The job losses were widespread: 49,000 from construction, 90,000 from manufacturing (although 27,000 of those were caused by a Boeing strike which has since ended), 38,000 from retailers, and 16,000 from leisure and hospitality. Only education, health care and government showed gains, and this latter growth may not be sustained as states tighten their belts. Rising unemployment is capping wage gains: hourly pay rose by just 0.2% from September. It is up by 3.5% from a year earlier, but is bound to slow.
Grim as it is, the report says little about where the economy goes from here. The pattern of job losses is similar to what occurred after the September 2001 terrorist attacks, a period that actually marked the bottom of the recession (though not of job losses) as unprecedented fiscal and monetary firepower was brought to bear. The financial meltdown of this past September and October was in some ways similar: the collapse and near collapse of a series of financial institutions; the heart-stopping plunge in the stockmarket, and the death and resurrection of the $700 billion bail-out package transfixed the country and may have kept consumers out of shops.
For the picture to get better, the stimulus from monetary and fiscal measures must take hold. There are some signs of that, albeit small. The vast expansion of Fed lending, Treasury capital injections into banks and Federal Deposit Insurance Corporation bank-debt guarantees are producing results. Three-month dollar Libor—a handy measure of banks’ willingness to lend to each other—has fallen sharply from 4.82% on October 10th to 2.29% on Friday, a four-year low. A handful of companies have been able to issue bonds, and emerging-market currencies have risen off their lows, as the availability of $200 billion in short-term credit from the Fed and IMF eases fears of a liquidity squeeze. And on the real economy front, the National Association of Realtors said on Friday that its index of “pending” home sales—for which contracts have been signed but not settled—fell by 4.6%, which actually leaves the upward trend in sales intact, says Ian Shepherdson of High Frequency Economics, a consultancy.
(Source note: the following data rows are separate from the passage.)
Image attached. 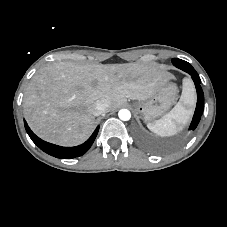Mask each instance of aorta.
<instances>
[{"label": "aorta", "mask_w": 227, "mask_h": 227, "mask_svg": "<svg viewBox=\"0 0 227 227\" xmlns=\"http://www.w3.org/2000/svg\"><path fill=\"white\" fill-rule=\"evenodd\" d=\"M118 116L123 121H128L131 118V113L128 109H121L118 112Z\"/></svg>", "instance_id": "obj_1"}]
</instances>
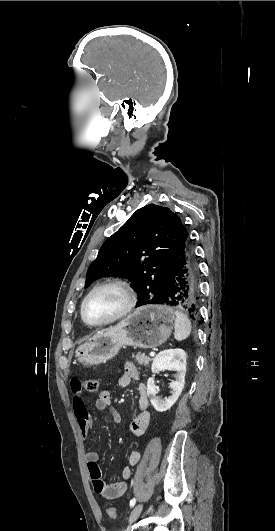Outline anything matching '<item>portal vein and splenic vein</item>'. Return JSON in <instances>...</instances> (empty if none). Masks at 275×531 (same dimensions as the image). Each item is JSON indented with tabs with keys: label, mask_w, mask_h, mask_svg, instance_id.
Here are the masks:
<instances>
[{
	"label": "portal vein and splenic vein",
	"mask_w": 275,
	"mask_h": 531,
	"mask_svg": "<svg viewBox=\"0 0 275 531\" xmlns=\"http://www.w3.org/2000/svg\"><path fill=\"white\" fill-rule=\"evenodd\" d=\"M155 353H150V357H154Z\"/></svg>",
	"instance_id": "obj_1"
}]
</instances>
The prospects for a second stimulus package (on top of the tax rebates sent out earlier this year) will rise, as a result of the jobs data. Nancy Pelosi, the speaker of the House, has proposed that as much as $100 billion be passed in a “lame duck” session before the new Congress is seated early next year. It would include extended unemployment benefits, aid to the states for health-care programmes, more infrastructure spending and other items. She also wants to see another package soon after Mr Obama becomes president on January 20th, that would include permanent tax cuts. Presumably this would incorporate the $500 per worker, $1,000 per family “Making Work Pay” tax credit that was a centerpiece of Mr Obama’s campaign platform.
Mr Obama, who was due to meet his Transition Economic Advisory Board on Friday, may press for even more. But with his first budget deficit likely to be over $1 trillion, he also needs to calm investors by matching this up-front stimulus with a long-term plan to get the budget back in balance. Given the high price tag of his own many promises, the withering impact of the recession on tax revenue, and the looming surge in retirement and medical costs for retiring baby boomers, that is no easy act.